* _TAREFA PROPOSTA_
Localize, nos dados abaixo, todas as linhas que contêm a palavra "Pensão" e copie cada uma delas por inteiro. Considere a distinção entre maiúsculas e minúsculas.

Excertos dos dados:
╭──
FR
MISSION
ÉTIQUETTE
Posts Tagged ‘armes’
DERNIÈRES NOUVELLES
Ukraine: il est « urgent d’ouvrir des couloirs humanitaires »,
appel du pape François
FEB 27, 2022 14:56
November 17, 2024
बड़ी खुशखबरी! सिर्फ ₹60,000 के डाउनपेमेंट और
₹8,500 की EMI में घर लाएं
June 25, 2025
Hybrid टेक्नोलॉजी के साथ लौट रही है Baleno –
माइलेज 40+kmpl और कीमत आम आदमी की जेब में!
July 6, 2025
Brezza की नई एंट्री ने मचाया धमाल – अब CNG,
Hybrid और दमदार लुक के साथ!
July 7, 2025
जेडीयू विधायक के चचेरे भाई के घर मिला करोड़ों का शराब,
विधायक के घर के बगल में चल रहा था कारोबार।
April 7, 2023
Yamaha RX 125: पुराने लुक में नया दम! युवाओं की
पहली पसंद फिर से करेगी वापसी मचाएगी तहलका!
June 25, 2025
╰──
╭──
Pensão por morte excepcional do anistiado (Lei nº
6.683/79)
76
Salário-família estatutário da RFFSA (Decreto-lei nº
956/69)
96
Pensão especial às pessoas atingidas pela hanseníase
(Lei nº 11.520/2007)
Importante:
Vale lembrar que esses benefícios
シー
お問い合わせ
╰──
╭──
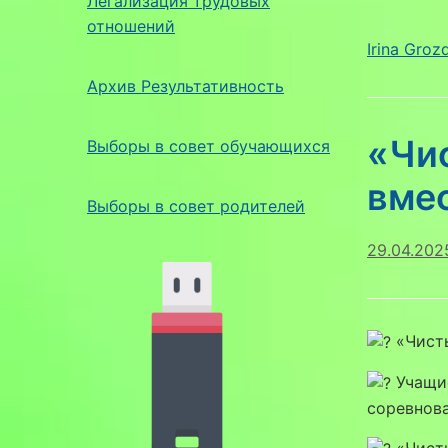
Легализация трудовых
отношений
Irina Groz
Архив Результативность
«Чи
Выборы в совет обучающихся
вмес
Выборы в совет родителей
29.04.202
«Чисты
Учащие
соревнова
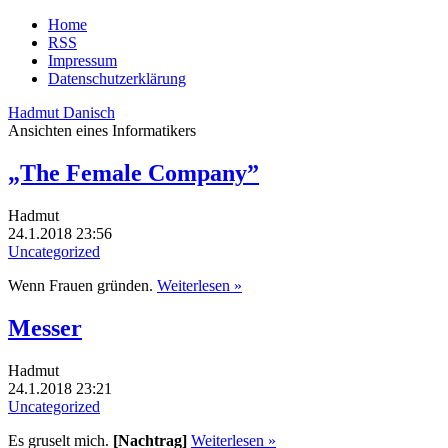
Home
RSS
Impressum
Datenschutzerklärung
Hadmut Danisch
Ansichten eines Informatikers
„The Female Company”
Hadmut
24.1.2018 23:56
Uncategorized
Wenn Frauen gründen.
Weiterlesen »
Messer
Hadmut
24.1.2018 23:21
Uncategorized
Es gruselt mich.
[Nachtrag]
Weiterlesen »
╰──
* _RESPOSTA DA TAREFA_
Pensão por morte excepcional do anistiado (Lei nº
Pensão especial às pessoas atingidas pela hanseníase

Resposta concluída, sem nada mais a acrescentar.